>> Start SOURCE EXCERPT

One example of an issue is the one referenced above in MTC (ros-planning/moveit_task_constructor#518). That's because of an out-of-bounds memory access in RobotState.

Here's another example, part of this PR:

memset(velocity_, 0, sizeof(double) * 2 * robot_model_->getVariableCount());

That was setting velocity_ to zero, but incorrectly doing it for double the size as I understand.

This PR also fixed an issue in updateLinkTransformsInternal that we found when running the tests and discovering out-of-bounds access.

The previous referenced issue in MTC made me realize there's a few other functions in RobotState that can trigger out-of-bounds access. I'll prepare a change to fix those.

rhaschke · 2023-12-18T09:50:19Z

The added complexity was nicely hidden in the init procedure. A user of RobotState doesn't notice.
You only measured performance only for instantiation and FK. What about cache usage in heavy planning methods with thousands of states randomly accessed?
So far you named issues in edge cases only (robots having zero variables). I'm curious to see the underlying reason for moveit/moveit_task_constructor#518!
The other example you give, initializing velocity_ to zero, simply zeroes both, velocities and accelerations in one call. No issue there.

rhaschke

Some more comments on this PR:

rhaschke · 2023-12-18T09:53:14Z

moveit_core/robot_state/src/robot_state.cpp

  // set velocity & acceleration to 0
-  memset(velocity_, 0, sizeof(double) * 2 * robot_model_->getVariableCount());
-  memset(dirty_joint_transforms_, 1, robot_model_->getJointModelCount() * sizeof(unsigned char));
+  std::fill(velocity_.begin(), velocity_.end(), 0);


This doesn't set acceleration to zero anymore as stated by the comment.

You are right, thanks. I'll send a PR to fix this.

To close the loop on this, here's a fix for this issue: #2617

I don't see the missing initialization of the accelerations in #2617 either.

Sorry, wrong PR. Should be this: #2618

rhaschke · 2023-12-18T10:06:32Z

moveit_core/robot_state/src/robot_state.cpp

+        // The root joint doesn't have any variables: avoid calling getJointTransform() on it.

>> End SOURCE EXCERPT
>> Start EXTRACTED DATA

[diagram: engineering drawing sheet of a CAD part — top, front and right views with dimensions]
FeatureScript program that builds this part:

>> End EXTRACTED DATA
>> Start EXTRACTED DATA

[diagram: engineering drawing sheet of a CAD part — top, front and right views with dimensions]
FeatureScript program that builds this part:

>> End EXTRACTED DATA

SET OF TASKS:
• A. Could you rewrite everything in the RobotState discussion from "So far you named" down to "reason for moveit/moveit_task_constructor#518!", changing "edge cases" to "corner cases"?
• B. What is the Spanish translation of this sentence from the RobotState discussion: "This doesn't set acceleration to zero anymore as stated by the comment."

ANSWERS TO THE TASKS:
• A.
So far you named issues in corner cases only (robots having zero variables). I'm curious to see the underlying reason for moveit/moveit_task_constructor#518!

• B. Esto ya no pone la aceleración a cero, como indica el comentario.